Wednesday, 24 August 2011


Originally uploaded by zimpenfish

Dear Agony Aunt

I have been in a loveless marriage for the last 10 years and had finally made an appointment with a solicitor in order to start divorce proceedings. I weigh 20 stones and have read this week that divorcing will mean I gain even more pounds. What should I do; I can’t continue to live with my husband but also can’t risk damaging my health by adding to my obesity?


Dear Janet

Despite what you have read in the newspapers, the study which was undertaken by Ohio University actually found that whilst marital transition causes women to gain weight following marriage, it is men who are more likely to add to their girth on divorce. In contrast most women actually lose weight dealing with the trauma of separation. Therefore you should go for it girl, get to that appointment and shed your fat!

Yours truly,

Agony Aunt

Dear Agony Aunt

I am a forty something male, recently separated and piling on the stones in the run up to my divorce. How do I cure this? Should I ask my wife to come back?


Dear Roly Poly

Definitely not. Just buy yourself a recipe book, cancel the takeaways and get yourself down to the gym. Your good wife left you for a reason and now you have to learn how to look after yourself properly and without recourse to convenience foods laden with calories.

Kind regards

Agony Aunt

PS. To all my readers out there – anyone for doughnuts?

Monday, 22 August 2011


Many people accuse lawyers of using incomprehensible words and phrases not otherwise employed in the daily use of the English language. Herewiths and hereuntobefores are accordingly and justifiably frowned upon. Resolution has, therefore, worked hard to try to deliver for family lawyers precedents for courts orders and deeds that whilst unambiguous, remain clear and so far as possible are written in everyday English. That said even those precedents have struggled to rid themselves of useful catch-alls like wheresoever, howsoever and whatsoever.

The other evening I found myself in the right place at the wrong time and was asked to sign a confidentiality agreement as a result. I believe the person who handed it to me must have been from Mars or some other galactic species. Gone were the “howsoever wheresoevers” and yet I fully understood that never must word of what I had seen or heard be divulged when I read: “Forever anywhere in the Universe.” I wonder what the family courts would think if solicitors began to adopt that kind of terminology when drafting orders?

Wednesday, 17 August 2011


I read today about the bride who didn’t know she was getting married until she arrived at what she had understood to be a retirement party. I have to confess I wasn’t convinced, or at least not until I watched the video; it wasn’t a YouTube spoof was it? I say that because in all my years practising family law, I haven’t yet come across anyone claiming they were coerced into a quickie marriage ceremony. Is that because grooms don’t normally arrange such things or because the would-be brides refuse to go through with the formalities? After all there has to be plenty of scope for this most romantic of gestures to fall completely flat on its face when the intended betrothed declines to proceed.
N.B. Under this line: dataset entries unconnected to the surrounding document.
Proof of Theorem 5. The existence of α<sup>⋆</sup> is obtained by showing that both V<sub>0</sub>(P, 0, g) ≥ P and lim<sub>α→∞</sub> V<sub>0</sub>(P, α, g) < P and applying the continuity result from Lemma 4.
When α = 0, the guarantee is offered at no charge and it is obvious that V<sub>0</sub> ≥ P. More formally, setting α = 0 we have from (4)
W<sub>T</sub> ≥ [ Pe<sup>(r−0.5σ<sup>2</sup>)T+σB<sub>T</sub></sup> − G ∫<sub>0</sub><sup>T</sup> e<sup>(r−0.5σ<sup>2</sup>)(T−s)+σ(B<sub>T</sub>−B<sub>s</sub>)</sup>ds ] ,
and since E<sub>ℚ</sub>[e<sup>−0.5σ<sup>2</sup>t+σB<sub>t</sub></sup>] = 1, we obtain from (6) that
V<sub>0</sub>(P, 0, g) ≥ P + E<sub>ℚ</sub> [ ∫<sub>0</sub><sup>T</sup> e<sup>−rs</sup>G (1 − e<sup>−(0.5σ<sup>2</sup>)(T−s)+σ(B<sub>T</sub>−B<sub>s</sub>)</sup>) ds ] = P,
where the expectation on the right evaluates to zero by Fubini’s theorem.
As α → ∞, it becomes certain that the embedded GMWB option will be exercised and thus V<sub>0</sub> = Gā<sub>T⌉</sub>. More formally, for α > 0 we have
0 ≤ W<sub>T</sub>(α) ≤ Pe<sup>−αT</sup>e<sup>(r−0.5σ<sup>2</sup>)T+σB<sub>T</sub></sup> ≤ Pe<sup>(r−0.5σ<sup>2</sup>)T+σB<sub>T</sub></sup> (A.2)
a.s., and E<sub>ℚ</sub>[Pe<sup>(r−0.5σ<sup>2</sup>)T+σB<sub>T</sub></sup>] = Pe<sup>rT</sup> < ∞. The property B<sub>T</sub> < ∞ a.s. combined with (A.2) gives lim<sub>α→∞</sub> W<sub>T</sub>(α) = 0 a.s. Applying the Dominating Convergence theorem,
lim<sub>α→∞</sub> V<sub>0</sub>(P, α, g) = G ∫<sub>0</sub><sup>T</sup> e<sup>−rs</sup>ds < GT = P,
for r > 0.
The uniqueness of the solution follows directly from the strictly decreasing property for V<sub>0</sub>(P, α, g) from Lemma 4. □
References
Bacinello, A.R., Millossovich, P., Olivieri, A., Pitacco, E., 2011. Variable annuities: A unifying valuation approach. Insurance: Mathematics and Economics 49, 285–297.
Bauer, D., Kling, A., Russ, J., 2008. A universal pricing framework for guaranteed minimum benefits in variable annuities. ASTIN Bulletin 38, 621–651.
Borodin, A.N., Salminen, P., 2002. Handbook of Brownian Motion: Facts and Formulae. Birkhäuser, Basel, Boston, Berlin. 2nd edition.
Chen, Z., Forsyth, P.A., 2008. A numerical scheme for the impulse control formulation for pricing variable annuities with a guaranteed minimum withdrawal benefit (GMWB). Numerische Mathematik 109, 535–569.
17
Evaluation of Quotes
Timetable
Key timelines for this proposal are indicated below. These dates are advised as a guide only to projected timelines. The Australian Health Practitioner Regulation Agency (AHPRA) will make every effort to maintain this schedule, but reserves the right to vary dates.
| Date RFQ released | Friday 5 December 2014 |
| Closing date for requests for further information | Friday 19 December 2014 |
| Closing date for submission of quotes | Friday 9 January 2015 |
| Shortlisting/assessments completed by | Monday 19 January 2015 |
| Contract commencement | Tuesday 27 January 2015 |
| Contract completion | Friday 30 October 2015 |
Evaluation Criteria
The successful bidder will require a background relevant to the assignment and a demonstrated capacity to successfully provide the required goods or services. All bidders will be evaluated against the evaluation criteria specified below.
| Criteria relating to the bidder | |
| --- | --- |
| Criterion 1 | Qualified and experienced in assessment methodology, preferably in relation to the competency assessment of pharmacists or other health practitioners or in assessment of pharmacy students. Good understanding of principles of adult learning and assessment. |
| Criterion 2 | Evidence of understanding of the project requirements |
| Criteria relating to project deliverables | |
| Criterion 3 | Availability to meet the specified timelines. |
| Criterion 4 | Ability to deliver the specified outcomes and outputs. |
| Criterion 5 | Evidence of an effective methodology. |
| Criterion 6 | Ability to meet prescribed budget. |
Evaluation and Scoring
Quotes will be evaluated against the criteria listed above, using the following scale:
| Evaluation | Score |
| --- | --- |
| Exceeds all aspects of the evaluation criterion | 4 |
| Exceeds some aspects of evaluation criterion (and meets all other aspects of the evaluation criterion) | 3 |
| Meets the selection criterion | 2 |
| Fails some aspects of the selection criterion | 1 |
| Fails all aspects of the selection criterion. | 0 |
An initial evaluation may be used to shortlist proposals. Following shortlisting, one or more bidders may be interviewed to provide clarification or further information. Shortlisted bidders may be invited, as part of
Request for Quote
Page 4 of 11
It’s much more likely, of course, that one half of a couple will spring a separation on their unsuspecting partner rather than a wedding. How many times do divorce lawyers find themselves attending a client who only found out their soul-mate was leaving from a note on the mantelpiece or kitchen table? Even worse there are some cowards who, whilst continuing to live with their spouse, get their solicitor to send a letter for them. Not only does that give a whole new meaning to the phrase “a solicitor’s letter,” it reflects badly on the client and lawyer who act in such a way and in so doing show a complete lack of understanding of the effect on the unsuspecting partner.

How easily the unexpected can become a traumatic shock.

Wednesday, 10 August 2011


Well I knew it wouldn’t be long before our high divorce rate and single families were invoked as one of the reasons behind the mindless criminal rioting and violence that has gripped so many of Britain’s cities in the last few days. To quote from one source: “Many involved seemed to fit a picture of youngsters from broken families marginalised by society.”

Others of course have been identified as a teaching assistant, a chef, a graphic designer, a fork-lift truck driver, a car salesman, a university student and so the list goes on. Broken homes my foot; these people were greedy and opportunistic, rightly deserving to be punished by our criminal justice system.